Exercise: Pick up the article on towns seeking their own broadband service after its final sentence and keep writing it.

That pollster, it was clear, was part of the strong resistance that had mobilized against the community’s broadband plan. The Tri-Cities, like hundreds of other cities and towns around the United States, had had difficulty getting high-speed, high-quality, competitive Internet service from the major providers. So, like other cities, it came up with a solution, and in the process aroused the attention of giants—the incumbent broadband providers SBC and Comcast.

The term “broadband” refers to high-capacity data networks, often made up of fiber-optic cables that run through underground pipes. The central nervous system of today’s communications systems is built of these high-speed cables, which deliver everything from HBO and ESPN to phone calls, DSL, and cable Internet access. The core of that network has been in place for years, but many of the extremities extending to more distant communities have yet to be constructed. Companies that own the infrastructure have been making money in densely populated, upper-income areas where they can win lots of customers per mile of cable. But they’ve dragged their feet when it comes to reaching markets they consider less lucrative.

In the places they do serve, companies like BellSouth, Qwest, and the local phone companies are often essentially alone in the DSL or cable markets and charge fat, monopolistic fees. In Iowa, for instance, where Iowa Telecom has skimpy competition, users pay $169.95 for their monthly service, compared with a typical fee of $40 in New York City, where upward of six providers compete for high-speed customers. Half of rural households say they don’t have high-speed Internet access because it’s either unavailable or too expensive.

Stored data:
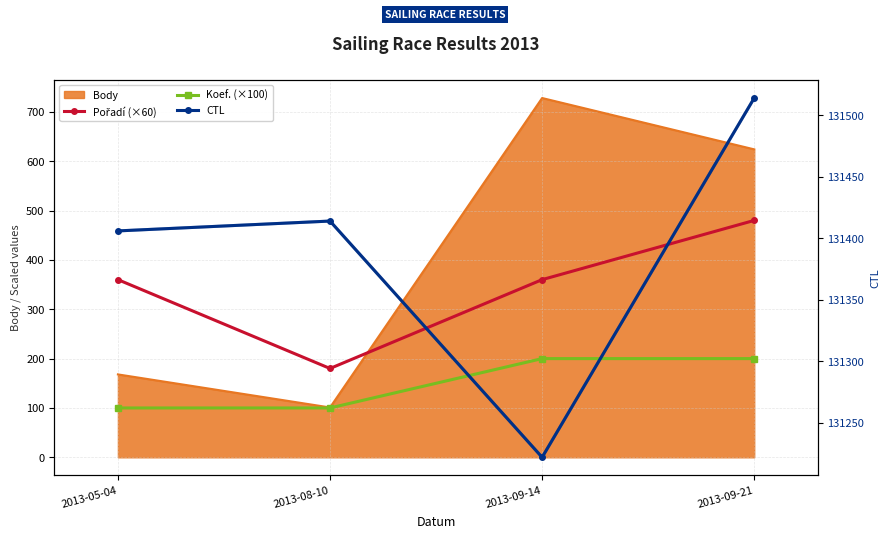

How many data points in CTL are above 131414?

1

Result:
Yet even as the corporate leviathans have neglected outlying areas, they’re waging fierce battles to prevent local governments from filling the gap. By the time the Tri-Cities fight was over, in late 2004, citizens like Simon were shocked by the hardball played by SBC and Comcast in staking out Tri-Cities turf. “This was the epitome of corporate greed,” says Simon, “where you have big companies trying to put one over on the little people.”

Founded more than 150 years ago along a scenic stretch of Illinois’ Fox River, the Tri-Cities–Geneva, Batavia, and St. Charles–are in many ways the heart of the mythical American heartland. Affluent and Republican, they offer excellent schools, civic pride, safe streets lined with Victorian houses. When Batavia wanted a brick walkway along its riverfront, citizens volunteered eight years of weekends to lay one. The cities each run publicly owned electric utilities, and the locals boast about low rates and reliability.

That spirit of self-reliance inspired the local broadband effort that came to a head in 2003. Forty-five miles west of Chicago, the Tri-Cities (population 75,000) host several sizable employers like Suncast Corporation, Flinn Scientific, and the Fermi National Accelerator Laboratory. But when it came to the info-superhighway, the cities were in the deep woods. Geneva’s City Hall fielded almost daily complaints from people frustrated with slow Internet access. Small businesses were paying as much for T1 lines (which deliver data roughly at the speed of a cable modem) as they were paying for rent, and citizens were stuck trying to cram megabytes through dial-up connections. Being in the Midwest, people were familiar with the fate of 19th-century towns that were bypassed by railroads: “They just shriveled up and disappeared,” says resident Annie Collins.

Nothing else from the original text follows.